Return the lines from the line containing "PASTRY CHEF, CHOCOLATIER AND BAKER" onward. Each must match exactly, and the last line of the listing below must be included.
_ _ _ _ _ _ _
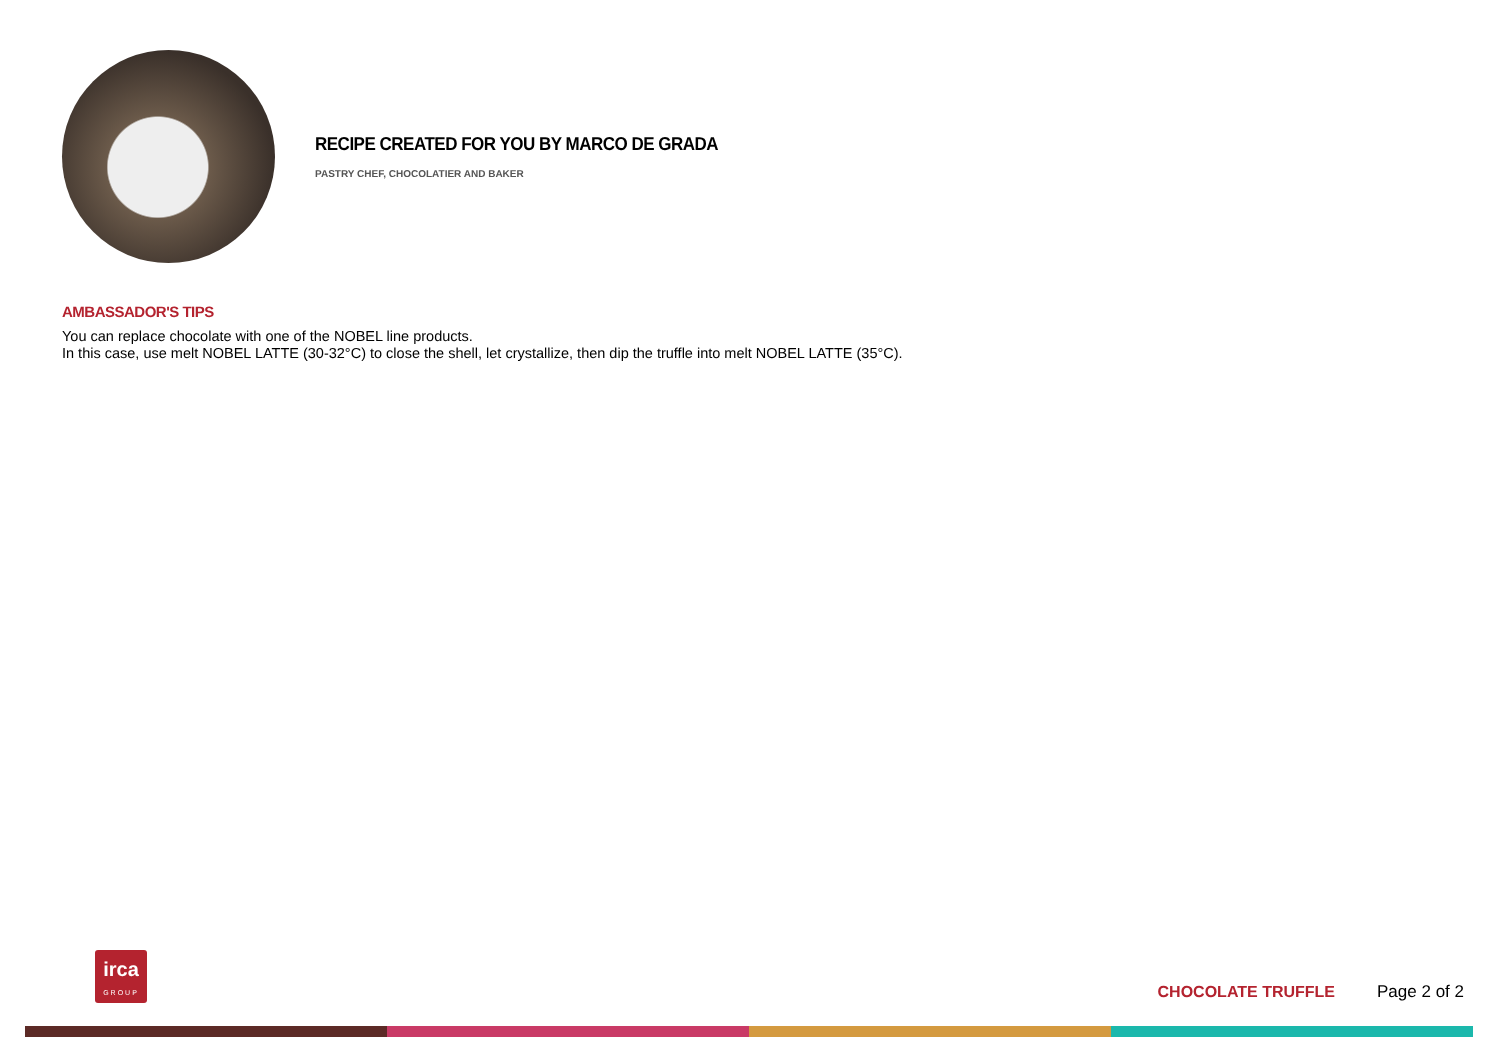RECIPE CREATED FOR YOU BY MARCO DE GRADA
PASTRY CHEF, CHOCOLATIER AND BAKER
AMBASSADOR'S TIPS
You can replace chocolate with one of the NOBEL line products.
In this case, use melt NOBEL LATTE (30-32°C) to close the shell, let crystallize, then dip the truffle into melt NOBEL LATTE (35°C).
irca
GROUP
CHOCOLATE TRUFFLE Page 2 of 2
_ _ _ _ _ _ _
Exercise result ->
PASTRY CHEF, CHOCOLATIER AND BAKER
AMBASSADOR'S TIPS
You can replace chocolate with one of the NOBEL line products.
In this case, use melt NOBEL LATTE (30-32°C) to close the shell, let crystallize, then dip the truffle into melt NOBEL LATTE (35°C).
irca
GROUP
CHOCOLATE TRUFFLE Page 2 of 2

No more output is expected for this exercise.